# INSTRUCTIONS TO FOLLOW:
Find each line in the entries below that contains the string "current", treating uppercase and lowercase as different, and copy every such line.

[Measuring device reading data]
___
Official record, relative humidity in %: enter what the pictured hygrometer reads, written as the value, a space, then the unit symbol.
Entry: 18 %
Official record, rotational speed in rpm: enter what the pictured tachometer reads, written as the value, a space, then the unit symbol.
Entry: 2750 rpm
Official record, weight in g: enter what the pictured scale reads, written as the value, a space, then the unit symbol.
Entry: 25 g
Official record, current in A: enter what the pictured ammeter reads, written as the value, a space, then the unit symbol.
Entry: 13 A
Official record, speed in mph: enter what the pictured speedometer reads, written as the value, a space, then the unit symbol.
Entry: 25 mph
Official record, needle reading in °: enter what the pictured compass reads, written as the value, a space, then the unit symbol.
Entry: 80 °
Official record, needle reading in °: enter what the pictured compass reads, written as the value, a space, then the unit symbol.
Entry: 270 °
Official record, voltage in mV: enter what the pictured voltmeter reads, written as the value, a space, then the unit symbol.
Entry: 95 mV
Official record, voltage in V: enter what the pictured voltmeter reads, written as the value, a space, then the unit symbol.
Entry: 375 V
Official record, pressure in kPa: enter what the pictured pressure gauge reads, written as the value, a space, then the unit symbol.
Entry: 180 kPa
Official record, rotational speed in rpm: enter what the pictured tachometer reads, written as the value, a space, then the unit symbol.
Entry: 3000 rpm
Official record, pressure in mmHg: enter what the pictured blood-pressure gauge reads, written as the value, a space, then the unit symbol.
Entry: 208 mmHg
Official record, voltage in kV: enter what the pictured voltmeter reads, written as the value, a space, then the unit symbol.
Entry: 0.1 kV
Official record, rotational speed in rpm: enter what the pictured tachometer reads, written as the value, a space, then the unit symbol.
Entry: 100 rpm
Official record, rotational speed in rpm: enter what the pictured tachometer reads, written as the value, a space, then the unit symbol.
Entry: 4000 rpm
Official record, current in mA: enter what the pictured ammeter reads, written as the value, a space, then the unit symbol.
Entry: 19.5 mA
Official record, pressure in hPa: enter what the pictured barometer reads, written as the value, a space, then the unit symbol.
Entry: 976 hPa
___
# YOUR RESPONSE:
Official record, current in A: enter what the pictured ammeter reads, written as the value, a space, then the unit symbol.
Official record, current in mA: enter what the pictured ammeter reads, written as the value, a space, then the unit symbol.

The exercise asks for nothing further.